Wesley Price, founder of the Cape Cod Mycological Society (a sister of the Boston Mycological Society), is interested in the study of all fungi, but enjoys foraging for edible mushrooms. His favorite mushroom to forage for is the tricholoma magnivelare, also known as the American matsutake or pine mushroom, because it doesn’t appear above ground and you have to look for it very slowly and carefully, searching for bumps in the pine duff, and then carefully unearthing them.

But keep in mind that many mushrooms are dangerous to eat — don’t just pull one out of your garden or yard and assume it’s safe for consumption.

That being said, “No one who has ever joined a mushroom club has ever expired due to poisoning,” Price says reassuringly, adding that is a great place to get confirmation on whether or not a mushroom is edible.

Regardless, humans should always cook edible mushrooms before eating them. Price likes to break off the mushroom stem, chop it up into fine pieces with garlic and parsley (maybe some bread crumbs and peppers) and re-stuff that into the cap. Put it on broil for 10 to 12 minutes and enjoy!

For the amateur forager, Scandurra recommends “A Field Guide to Edible Wild Plants of Eastern and Central North America” by Lee Peterson. Cohen doesn’t do his walks to make money, but says a walk like his is one of the best ways to learn about what you can and can’t eat. Or, of course, you could attend Goclawski’s talk.

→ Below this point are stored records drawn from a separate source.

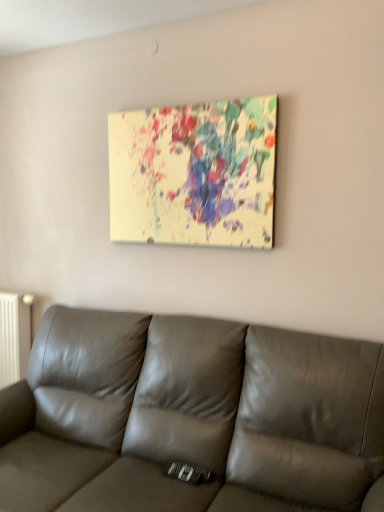
What are the coordinates of `leather couch at center` in the screenshot? It's located at (190, 417).

Measure the distance between painted canvas at upper center and camera.

They are 6.34 feet apart.

Describe the element at coordinates (194, 174) in the screenshot. I see `painted canvas at upper center` at that location.

What are the coordinates of `white matte radiator at left` in the screenshot? It's located at (14, 338).

Are painted canvas at upper center and white matte radiator at left beside each other?

painted canvas at upper center and white matte radiator at left are not in contact.

From their relative heights in the image, would you say painted canvas at upper center is taller or shorter than white matte radiator at left?

Clearly, painted canvas at upper center is shorter compared to white matte radiator at left.

From the image's perspective, between painted canvas at upper center and white matte radiator at left, which one is located above?

From the image's view, painted canvas at upper center is above.

Is white matte radiator at left not inside leather couch at center?

Yes, white matte radiator at left is located beyond the bounds of leather couch at center.

Is point (29, 298) in front of point (242, 329)?

That is False.

From a real-world perspective, is white matte radiator at left located higher than leather couch at center?

Yes, from a real-world perspective, white matte radiator at left is above leather couch at center.

From the image's perspective, is leather couch at center located above white matte radiator at left?

Incorrect, from the image's perspective, leather couch at center is lower than white matte radiator at left.

Is leather couch at center not within white matte radiator at left?

Yes, leather couch at center is not within white matte radiator at left.

Is leather couch at center to the right of white matte radiator at left from the viewer's perspective?

Yes, leather couch at center is to the right of white matte radiator at left.

Does leather couch at center have a smaller size compared to white matte radiator at left?

Incorrect, leather couch at center is not smaller in size than white matte radiator at left.

From the image's perspective, does white matte radiator at left appear lower than painted canvas at upper center?

Indeed, from the image's perspective, white matte radiator at left is shown beneath painted canvas at upper center.

In the image, is white matte radiator at left positioned in front of or behind painted canvas at upper center?

white matte radiator at left is behind painted canvas at upper center.

Can you confirm if white matte radiator at left is shorter than painted canvas at upper center?

No.

From a real-world perspective, is white matte radiator at left below painted canvas at upper center?

Yes, from a real-world perspective, white matte radiator at left is under painted canvas at upper center.

Considering the relative sizes of leather couch at center and painted canvas at upper center in the image provided, is leather couch at center shorter than painted canvas at upper center?

No, leather couch at center is not shorter than painted canvas at upper center.

How much distance is there between leather couch at center and painted canvas at upper center?

The distance of leather couch at center from painted canvas at upper center is 30.90 inches.

Is leather couch at center wider or thinner than painted canvas at upper center?

leather couch at center is wider than painted canvas at upper center.

In the image, is leather couch at center positioned in front of or behind painted canvas at upper center?

leather couch at center is positioned closer to the viewer than painted canvas at upper center.

Looking at this image, is painted canvas at upper center at the left side of leather couch at center?

Incorrect, painted canvas at upper center is not on the left side of leather couch at center.

How distant is painted canvas at upper center from leather couch at center?

A distance of 30.90 inches exists between painted canvas at upper center and leather couch at center.

Considering the relative positions of painted canvas at upper center and leather couch at center in the image provided, is painted canvas at upper center behind leather couch at center?

Yes, painted canvas at upper center is behind leather couch at center.

Find the location of a particular element. The width and height of the screenshot is (384, 512). picture frame above the leather couch at center (from a real-world perspective) is located at coordinates (194, 174).

This screenshot has height=512, width=384. What are the coordinates of `radiator on the left of the painted canvas at upper center` in the screenshot? It's located at [x=14, y=338].

The height and width of the screenshot is (512, 384). What are the coordinates of `studio couch located in front of the white matte radiator at left` in the screenshot? It's located at (190, 417).

Considering their positions, is leather couch at center positioned further to painted canvas at upper center than white matte radiator at left?

white matte radiator at left lies further to painted canvas at upper center than the other object.

Which object lies further to the anchor point leather couch at center, white matte radiator at left or painted canvas at upper center?

Among the two, white matte radiator at left is located further to leather couch at center.

Looking at the image, which one is located further to white matte radiator at left, leather couch at center or painted canvas at upper center?

painted canvas at upper center lies further to white matte radiator at left than the other object.

When comparing their distances from white matte radiator at left, does painted canvas at upper center or leather couch at center seem further?

painted canvas at upper center is positioned further to the anchor white matte radiator at left.

Based on their spatial positions, is painted canvas at upper center or white matte radiator at left further from leather couch at center?

white matte radiator at left is positioned further to the anchor leather couch at center.

Considering their positions, is white matte radiator at left positioned closer to painted canvas at upper center than leather couch at center?

leather couch at center is closer to painted canvas at upper center.

In order to click on picture frame located between leather couch at center and white matte radiator at left in the depth direction in this screenshot , I will do `click(194, 174)`.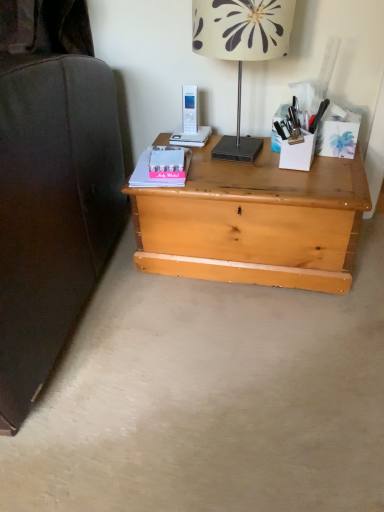
Question: From a real-world perspective, relative to white plastic phone at upper center, is light wood chest at center vertically above or below?

Choices:
 (A) above
 (B) below

Answer: (B)

Question: From the image's perspective, relative to white plastic phone at upper center, is light wood chest at center above or below?

Choices:
 (A) above
 (B) below

Answer: (B)

Question: Which object is the closest to the white plastic pen holder at upper right?

Choices:
 (A) matte pink paperback book at center, the second paperback book from the back
 (B) white plastic phone at upper center
 (C) pink matte paperback book at center, the first paperback book when ordered from back to front
 (D) light wood chest at center
 (E) white floral lampshade at upper center

Answer: (E)

Question: Based on their relative distances, which object is farther from the white floral lampshade at upper center?

Choices:
 (A) white plastic pen holder at upper right
 (B) white plastic phone at upper center
 (C) matte pink paperback book at center, which is the first paperback book in front-to-back order
 (D) pink matte paperback book at center, the first paperback book when ordered from back to front
 (E) light wood chest at center

Answer: (C)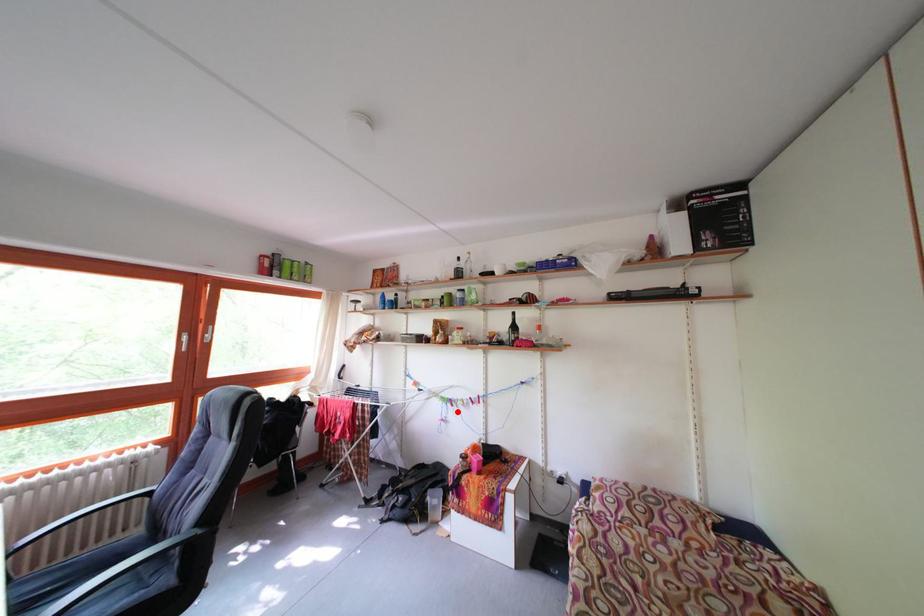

Even if foraging won’t replace your weekly grocery budget, Cohen says he wants to help people connect to the outdoors through their tastebuds.

“Knowing what you can nibble on makes being outside so much more interesting,” he says.

Goclawski says beach plums will start ripening at the end of summer and make a great jam or jelly. She likes this jelly recipe you can fine at by searching for “Beach Plum Jelly Reduced Sugar Recipe.”